Python
Dataset
DMatrix
The most suitable data container for data preparation work is Pandas' dataframe.
Group columns by their intended type into subsets, and cast them using the
astype(dtype)
method.
For continuous columns, specify the "smallest" appropriate NumPy or Pandas' data type to reclaim memory. Nullable Pandas' data types such as
pandas.Float32DType
and
pandas.Int32Dtype
shine with mixed-type sparse datasets, because they ensure consistent representation of missing values as
pandas.NA
.
For categorical columns, specify the Pandas' categorical data type.
X = X[float_cols + int_cols + categorical_cols]
X[float_cols] = X[float_cols].astype("Float32")
X[int_cols] = X[int_cols].astype("Int32")
X[categorical_cols] = X[categorical_cols].astype("category")
Prepare a
feature_types
helper parameter to freeze the interpretation of feature data.
feature_types = ["float"] * len(float_cols) + ["int"] * len(int_cols) + ["c"] * len(categorical_cols)
Categorical targets are similar to categorical features.
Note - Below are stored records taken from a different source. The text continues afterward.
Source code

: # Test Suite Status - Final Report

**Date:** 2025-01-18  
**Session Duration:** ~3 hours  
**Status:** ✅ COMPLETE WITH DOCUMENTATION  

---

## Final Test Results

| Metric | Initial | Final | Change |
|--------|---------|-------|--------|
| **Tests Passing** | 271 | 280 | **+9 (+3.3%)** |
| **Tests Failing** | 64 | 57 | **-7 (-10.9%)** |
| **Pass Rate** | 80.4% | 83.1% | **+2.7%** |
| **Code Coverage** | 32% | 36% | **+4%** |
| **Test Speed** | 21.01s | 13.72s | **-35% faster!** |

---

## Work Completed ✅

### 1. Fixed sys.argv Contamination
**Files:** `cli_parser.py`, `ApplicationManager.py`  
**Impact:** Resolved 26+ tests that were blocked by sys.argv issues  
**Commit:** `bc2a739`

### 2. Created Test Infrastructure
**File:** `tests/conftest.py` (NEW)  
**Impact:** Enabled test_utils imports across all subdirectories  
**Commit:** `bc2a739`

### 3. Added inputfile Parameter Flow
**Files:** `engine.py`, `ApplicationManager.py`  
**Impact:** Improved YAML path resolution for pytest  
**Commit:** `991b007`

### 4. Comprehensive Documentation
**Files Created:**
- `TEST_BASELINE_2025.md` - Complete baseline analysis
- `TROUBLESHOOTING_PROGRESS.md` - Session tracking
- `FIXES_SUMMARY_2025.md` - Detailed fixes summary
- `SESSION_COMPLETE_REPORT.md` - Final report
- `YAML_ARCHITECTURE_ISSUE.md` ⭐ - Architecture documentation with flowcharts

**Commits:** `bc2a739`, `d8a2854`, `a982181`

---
However, to impose a custom order, specify the data type as a fully initialized
pandas.CategoricalDtype
object instead of a
"category"
shorthand.
from pandas import CategoricalDtype
y = y.astype(CategoricalDtype(categories = ["zero", "one"]))
Combining everything into a
DMatrix
object:
from xgboost import DMatrix
dmat = DMatrix(data = X, label = y.cat.codes, feature_types = feature_types, enable_categorical = True)
Workflow
Training:
import xgboost
booster = xgboost.train(params = {"objective" : "binary:logistic"}, dtrain = dmat)
booster.save_model("Booster.json")
Export to PMML
Convert booster objects to PMML using the
sklearn2pmml
package.
The
sklearn2pmml.sklearn2pmml(obj, pmml_path)
supports a small number of non-SkLearn artifacts, with LightGBM and XGBoost boosters being prime examples.
A booster object embeds a simplified data schema. If the dataset contains categorical features, then override it with an external feature map so that the PMML converter can translate category level indices back to original values.
The
sklearn2pmml.xgboost.make_feature_map(X)
utility function can generate various types of feature maps.
The generation of
"pre-categorical" feature maps
is activated by passing
category_to_indicator = True
.
from sklearn2pmml.xgboost import make_feature_map
fmap = make_feature_map(X, category_to_indicator = True)
fmap.save("Booster.fmap.tsv")
Attach the feature map to the booster using the
fmap
attribute:
booster.fmap = fmap
Converting:
from sklearn2pmml import sklearn2pmml
sklearn2pmml(booster, "Booster.pmml")
The
sklearn2pmml
package currently does not support customizing the target field.